Sometimes, things are better together:  peanut butter and jelly, Abbot and Costello, movies and popcorn. Music has always been pioneered by pairs; Lennon and McCartney have written some of the best songs ever to grace our ears, Jonny Greenwood and Ed O’Brian have redefined what a guitar is, hell, even Milli Vanilli revealed the dark side of lip synching. On Gran’Dad’s Nerve Tonic, the hip-hop duo known as Junk Science reveal the uglier side of what happens when to artists attempt to blend, but fail to collide.
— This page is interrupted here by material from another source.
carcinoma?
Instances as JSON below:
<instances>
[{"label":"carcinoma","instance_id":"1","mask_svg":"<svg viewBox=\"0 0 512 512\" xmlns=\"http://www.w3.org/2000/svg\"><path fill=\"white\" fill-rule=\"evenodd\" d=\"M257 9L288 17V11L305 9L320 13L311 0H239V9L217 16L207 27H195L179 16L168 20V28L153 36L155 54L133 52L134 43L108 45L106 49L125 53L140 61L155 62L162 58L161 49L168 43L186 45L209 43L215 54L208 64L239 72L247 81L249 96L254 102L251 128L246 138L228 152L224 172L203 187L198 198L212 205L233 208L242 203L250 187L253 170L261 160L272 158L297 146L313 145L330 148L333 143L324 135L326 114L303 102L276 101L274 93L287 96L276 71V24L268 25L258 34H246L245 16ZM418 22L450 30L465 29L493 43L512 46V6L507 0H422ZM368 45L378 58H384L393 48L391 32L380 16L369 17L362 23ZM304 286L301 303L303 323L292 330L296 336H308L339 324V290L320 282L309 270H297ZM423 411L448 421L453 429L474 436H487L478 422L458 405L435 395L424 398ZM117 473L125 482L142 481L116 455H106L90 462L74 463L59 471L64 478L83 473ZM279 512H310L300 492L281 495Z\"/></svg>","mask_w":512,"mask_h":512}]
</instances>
Part one of Junk Science is mixer/beat master DJ Snafu. The Brooklyn mastermind has skills. Using low-fi sounds (you can hear the crackles and scratches) and bluesy melodies, this guy can make feet bounce. Not only that (hip-hop better make you move), but you’ll care about what he has crafted. You’ll dig the open-string pops of the guitar riffs. The snare drum rolls will wake your senses, and the string arrangements he melts together will trick you to believe you’re in Oz. Not since Kanye West has mixing been this creative and thought provoking. If nothing else, listen to these guys for the instrumentals.

Part two of Junk Science is where Gran’Dad’s Nerve Tonic trips and stumbles. Emcee Baje One is the weak link in the pair. As you groove along “Slojo,” Baje One will interrupt and start preaching about the war in Iraq. Not that it isn’t noble to speak your mind, but it’s all been done before. Telling Bush to send his own sons into duty was said years back and everything else mentioned feels very 2003.
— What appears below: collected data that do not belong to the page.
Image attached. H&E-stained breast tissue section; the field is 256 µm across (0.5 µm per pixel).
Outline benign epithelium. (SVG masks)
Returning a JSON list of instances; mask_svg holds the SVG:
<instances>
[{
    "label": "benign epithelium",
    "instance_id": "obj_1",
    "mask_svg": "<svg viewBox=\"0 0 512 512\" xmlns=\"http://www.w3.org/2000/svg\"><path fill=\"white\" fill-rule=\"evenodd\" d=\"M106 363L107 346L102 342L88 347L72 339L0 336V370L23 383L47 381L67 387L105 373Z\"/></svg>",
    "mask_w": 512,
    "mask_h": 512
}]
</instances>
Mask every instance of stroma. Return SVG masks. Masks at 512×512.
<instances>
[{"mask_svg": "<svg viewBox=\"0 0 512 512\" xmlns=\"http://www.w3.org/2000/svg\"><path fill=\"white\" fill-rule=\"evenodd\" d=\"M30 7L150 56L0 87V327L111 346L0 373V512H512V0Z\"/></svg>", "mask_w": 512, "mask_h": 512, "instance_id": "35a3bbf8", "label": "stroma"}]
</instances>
It doesn’t get any better after that. On “Woodchucks,” Baje asks us the classic and thought-pondering question of how much wood a woodchuck can actually chuck. Only he never gives us an answer to this stumping situation, in turn making us question our trust in him. At least give us something to care about. Nope, instead he spends most of the time saying he’s going to take a shit (not kidding) or trying to spark interest (saying “fuck” forty times in a song was controversial in, like, ‘88) and droning on about Jerry McGuire or whoever in dullness and bland variety.
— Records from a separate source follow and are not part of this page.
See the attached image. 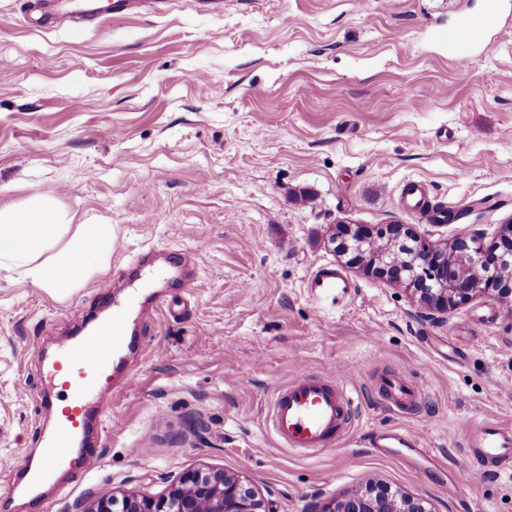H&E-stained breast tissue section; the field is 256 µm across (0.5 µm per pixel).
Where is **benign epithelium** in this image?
<instances>
[{
    "mask_svg": "<svg viewBox=\"0 0 512 512\" xmlns=\"http://www.w3.org/2000/svg\"><path fill=\"white\" fill-rule=\"evenodd\" d=\"M379 235L345 222L336 224L332 241L352 254L365 271L386 278L418 296V302L443 316L479 289H492L512 309V224L502 227L499 242L484 248L474 237H458L439 247L402 224H388ZM312 512H433L420 498L372 484L348 496L314 503ZM88 512H274L271 503L241 474L191 471L178 486L157 497L101 493Z\"/></svg>",
    "mask_w": 512,
    "mask_h": 512,
    "instance_id": "benign-epithelium-1",
    "label": "benign epithelium"
}]
</instances>
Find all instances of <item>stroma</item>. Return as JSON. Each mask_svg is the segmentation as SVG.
I'll use <instances>...</instances> for the list:
<instances>
[{
	"label": "stroma",
	"instance_id": "obj_1",
	"mask_svg": "<svg viewBox=\"0 0 512 512\" xmlns=\"http://www.w3.org/2000/svg\"><path fill=\"white\" fill-rule=\"evenodd\" d=\"M28 4L0 0V206L49 195L75 223L114 225L116 244L107 271L62 298L0 272V512H83L102 490L157 496L208 468L246 475L275 512L375 481L433 512H512V470L448 492L470 424L512 426V314L490 291L432 319L331 241L346 221L489 246L512 220V37L489 33L462 65L442 38L485 0H224L220 15L173 0L43 29ZM411 181L442 221L407 208ZM149 249L205 262L191 293L172 289L176 317L145 327L97 468L71 469L43 501L6 497L49 426L22 389L70 340L69 309L101 314ZM325 264L356 286L342 307L308 292ZM301 366L352 397L332 449L291 450L272 431L271 399ZM385 377L422 387L417 404L398 411ZM385 429L425 453L373 448Z\"/></svg>",
	"mask_w": 512,
	"mask_h": 512
}]
</instances>
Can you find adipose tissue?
<instances>
[{"label":"adipose tissue","instance_id":"obj_1","mask_svg":"<svg viewBox=\"0 0 512 512\" xmlns=\"http://www.w3.org/2000/svg\"><path fill=\"white\" fill-rule=\"evenodd\" d=\"M116 240L110 224H76L53 199L0 208V271L63 296L101 272Z\"/></svg>","mask_w":512,"mask_h":512}]
</instances>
There’s something underneath the surface. Baje has good intentions, he just can’t get his point made, especially when DJ Snafu is creating instrumental bliss behind him. Furthermore, each song is muddled with skits and nonsense speaking that should have been left out, as they are distracting and long. Gran’Dad’s Nerve Tonic is essentially a bittersweet outing. The production values are there, but the vocals are still yearning. The result is like ketchup on scrambled eggs:  some may like it, but for most, they just don’t mix well.

Matthew Loosbrock is a student at UW-River Falls.